### Material provided
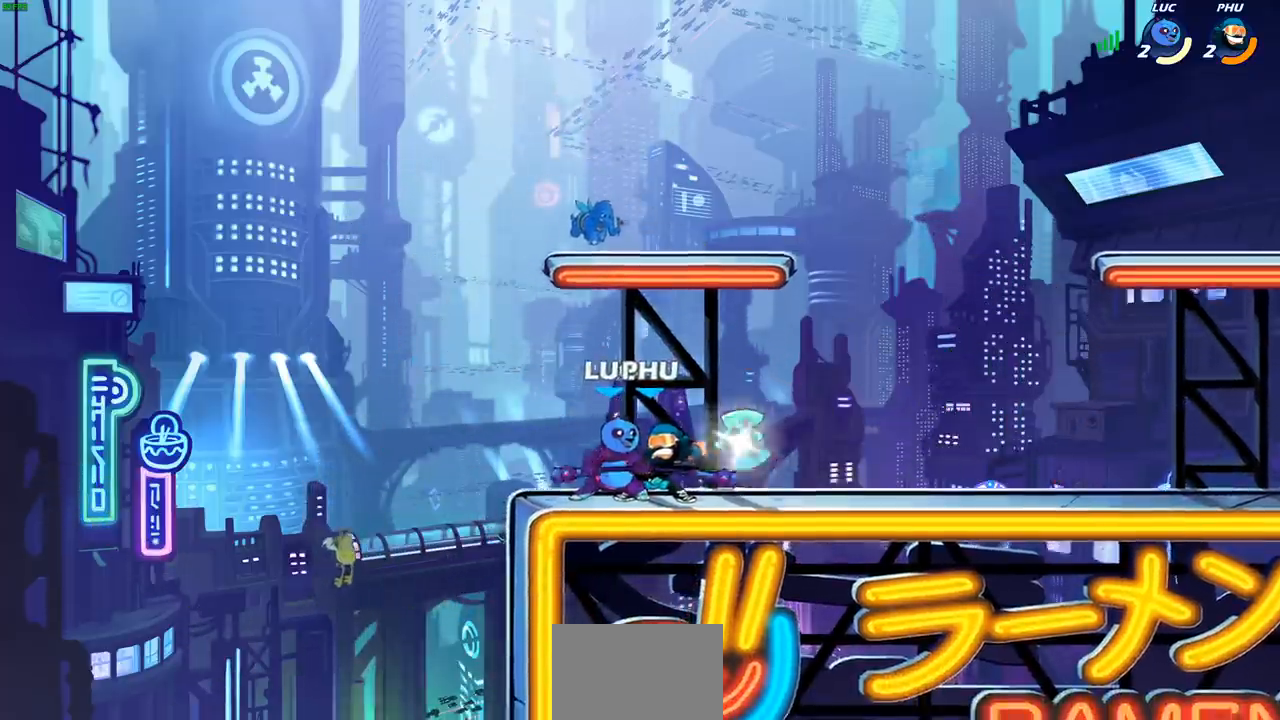
{"buttons": [], "left_stick": "center", "right_stick": "center", "events": [[117, "SQUARE", "up"], [283, "left_stick", "down"], [317, "CIRCLE", "down"], [417, "CIRCLE", "up"], [450, "left_stick", "center"]]}
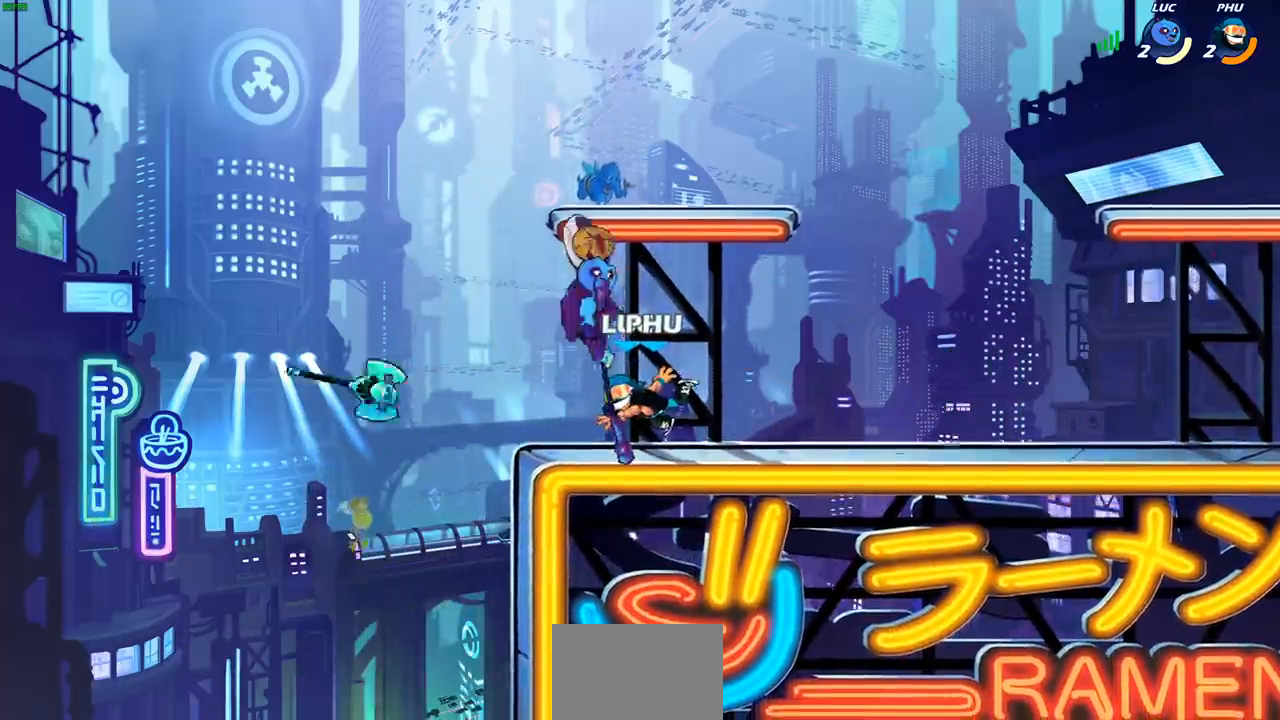
{"buttons": [], "left_stick": "center", "right_stick": "center", "events": []}
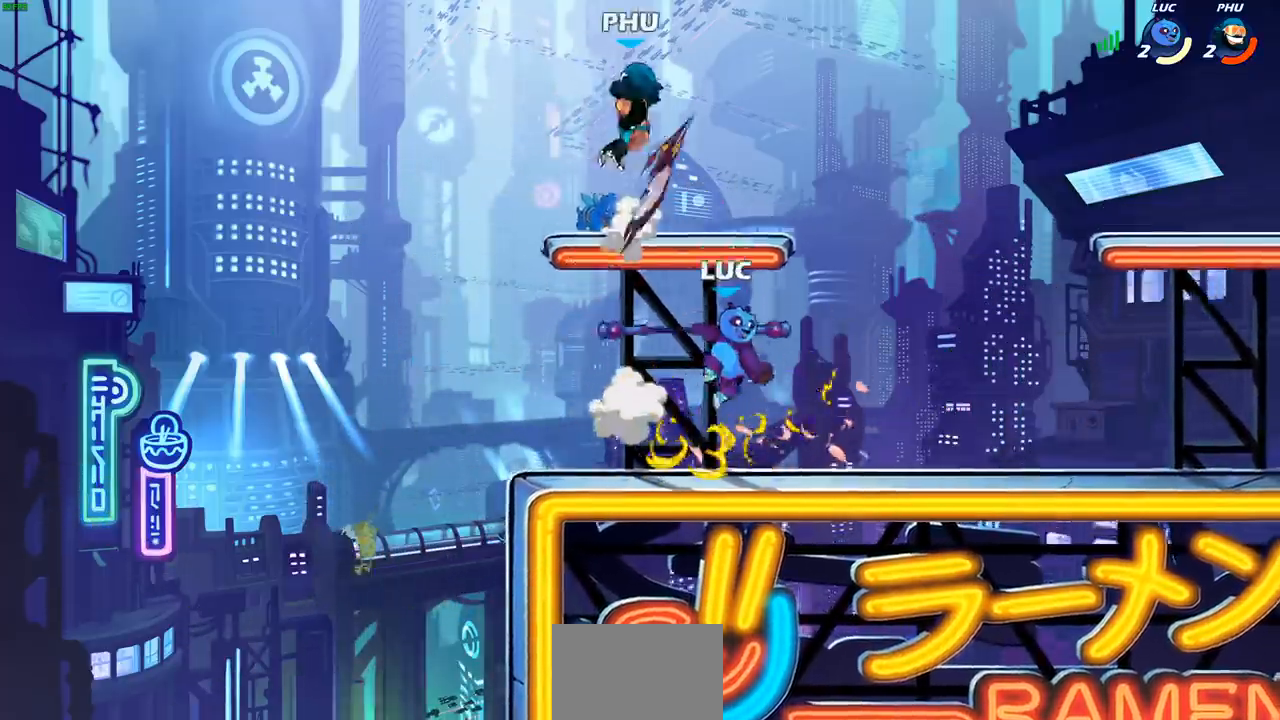
{"buttons": ["CIRCLE"], "left_stick": "up-left", "right_stick": "center", "events": [[200, "CROSS", "down"], [217, "left_stick", "up-right"], [267, "CIRCLE", "down"], [283, "CROSS", "up"], [350, "left_stick", "up-left"]]}
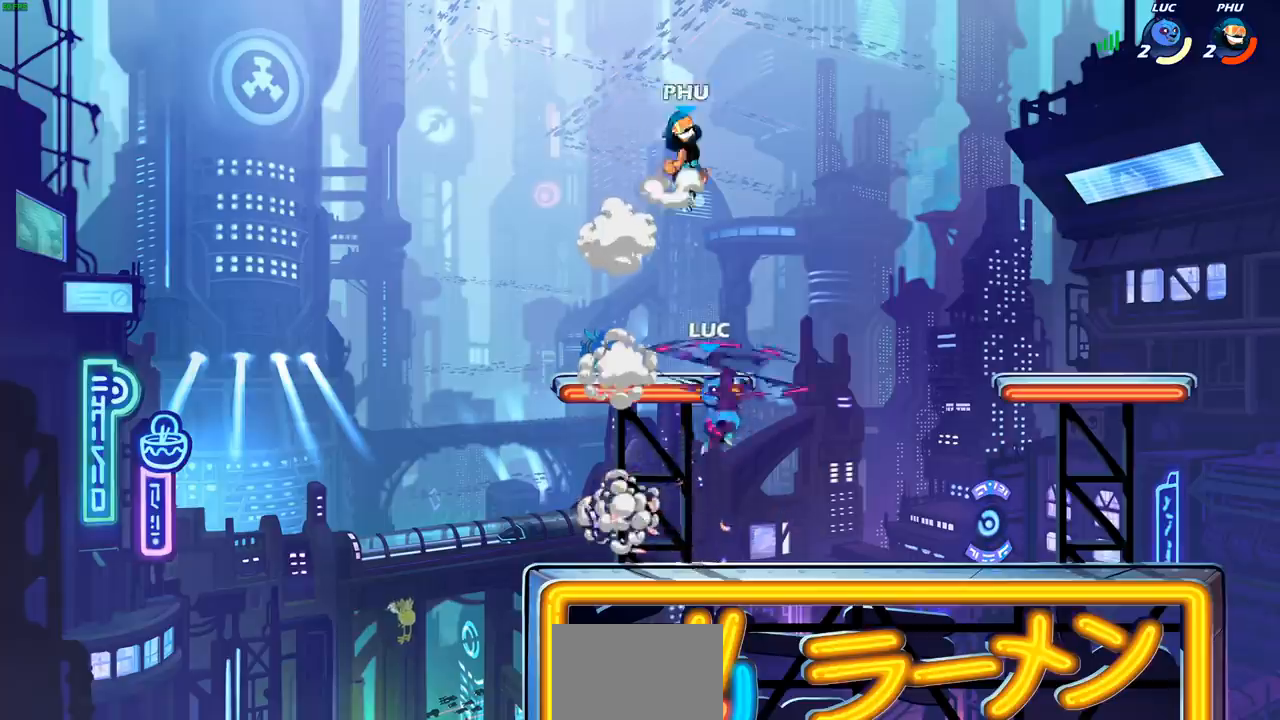
{"buttons": [], "left_stick": "right", "right_stick": "center", "events": [[117, "left_stick", "up"], [217, "left_stick", "up-right"], [383, "CIRCLE", "up"], [400, "left_stick", "right"]]}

### Aim of the task
Nothing but the pictures may be dropped as you repeat the listing above exactly.

### Response area
{"buttons": [], "left_stick": "center", "right_stick": "center", "events": [[117, "SQUARE", "up"], [283, "left_stick", "down"], [317, "CIRCLE", "down"], [417, "CIRCLE", "up"], [450, "left_stick", "center"]]}
{"buttons": [], "left_stick": "center", "right_stick": "center", "events": []}
{"buttons": ["CIRCLE"], "left_stick": "up-left", "right_stick": "center", "events": [[200, "CROSS", "down"], [217, "left_stick", "up-right"], [267, "CIRCLE", "down"], [283, "CROSS", "up"], [350, "left_stick", "up-left"]]}
{"buttons": [], "left_stick": "right", "right_stick": "center", "events": [[117, "left_stick", "up"], [217, "left_stick", "up-right"], [383, "CIRCLE", "up"], [400, "left_stick", "right"]]}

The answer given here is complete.